“I would have preferred staying in Moria,” the 30-year-old says with a touch of desperation, referring to the dismal camp on the Greek island of Lesbos which is packed six times beyond its official capacity.
“At least there, we had contact with the outside world. Here it feels like an open prison,” he adds.
Caumba was transported to the ski lodge at Vasilitsa — at an altitude of 1,000 metres, and 45 kilometres (28 miles) from the nearest town of Grevena — around two months ago with his wife and two children.
Bears and wolves are more common than humans in this area.
The facility, which has seen better days and was about to shut down during Greece’s economic crisis, currently hosts 116 asylum-seekers from Afghanistan, the Democratic Republic of Congo, Somalia and Syria.
‘No way to live’
“We wake up, we watch TV and we go back to sleep. This is no way to live,” says 20-year-old former footballer Mabika Zordel, also from DR Congo.
Nuredin Intze, a 38-year-old from Somalia, agrees that “things were better” in a similarly overcrowded camp on the Greek Aegean island of Leros.
“The hours do not pass. How can you live with nothing to do? All that is left is to hope that something will change,” says the former professional driver.
The Africans’ plight is part of a broader conundrum facing Greece’s beleaguered migration authorities.
In summer and autumn, the number of asylum-seekers arriving from Turkey on the islands of Lesbos, Chios, Samos, Kos and Leros steadily increased, cramming people into overcrowded facilities at record levels.

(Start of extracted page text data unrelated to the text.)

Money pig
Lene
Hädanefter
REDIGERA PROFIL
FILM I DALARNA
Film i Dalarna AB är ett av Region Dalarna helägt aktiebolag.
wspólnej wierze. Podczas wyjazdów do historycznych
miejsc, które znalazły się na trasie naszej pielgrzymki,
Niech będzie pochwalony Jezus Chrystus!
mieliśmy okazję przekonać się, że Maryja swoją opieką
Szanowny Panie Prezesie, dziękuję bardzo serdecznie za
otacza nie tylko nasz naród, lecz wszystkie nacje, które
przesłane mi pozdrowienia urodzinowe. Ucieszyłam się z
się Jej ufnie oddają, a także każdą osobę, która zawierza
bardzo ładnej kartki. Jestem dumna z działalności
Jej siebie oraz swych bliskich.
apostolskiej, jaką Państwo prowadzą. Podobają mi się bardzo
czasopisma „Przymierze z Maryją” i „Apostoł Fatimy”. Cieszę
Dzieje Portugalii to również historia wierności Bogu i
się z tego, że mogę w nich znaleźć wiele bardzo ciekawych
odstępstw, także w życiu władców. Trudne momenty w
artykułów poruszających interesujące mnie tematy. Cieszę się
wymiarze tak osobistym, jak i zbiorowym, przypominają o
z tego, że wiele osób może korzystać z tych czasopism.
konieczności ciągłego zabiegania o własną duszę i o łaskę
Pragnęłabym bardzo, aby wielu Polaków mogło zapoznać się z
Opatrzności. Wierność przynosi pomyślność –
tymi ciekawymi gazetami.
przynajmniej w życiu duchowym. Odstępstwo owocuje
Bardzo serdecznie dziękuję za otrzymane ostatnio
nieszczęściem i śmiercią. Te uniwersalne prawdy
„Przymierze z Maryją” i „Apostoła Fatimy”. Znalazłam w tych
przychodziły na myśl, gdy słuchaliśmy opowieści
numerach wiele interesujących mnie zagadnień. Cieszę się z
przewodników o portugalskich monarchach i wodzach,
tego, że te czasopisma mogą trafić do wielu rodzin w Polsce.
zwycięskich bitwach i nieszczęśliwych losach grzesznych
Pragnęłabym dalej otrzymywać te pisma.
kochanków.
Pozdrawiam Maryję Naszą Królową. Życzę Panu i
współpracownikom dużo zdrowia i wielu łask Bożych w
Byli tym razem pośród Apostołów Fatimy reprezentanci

According to government figures, there are now over 40,000 people on these islands, with more than 37,000 of them in camps built to handle just over 6,000.
Amid rising anger on the islands, the conservative government of Prime Minister Kyriakos Mitsotakis recently promised to relocate 20,000 asylum-seekers to other facilities on the mainland by the end of the year.
But the plan has run into objections and protests in several towns in other parts of Greece earmarked to house additional asylum-seekers.
In October, a hotel owner in the town of Vrasna near Thessaloniki said she had received arson threats after agreeing to temporarily host a group of asylum-seekers.
Running out of options, authorities have occasionally been forced to resort to out-of-the-box thinking.
In November, another group of asylum-seekers were taken to an abandoned Orthodox monastery in the southern Peloponnese peninsula.
Within moments, most of them had asked to be relocated elsewhere.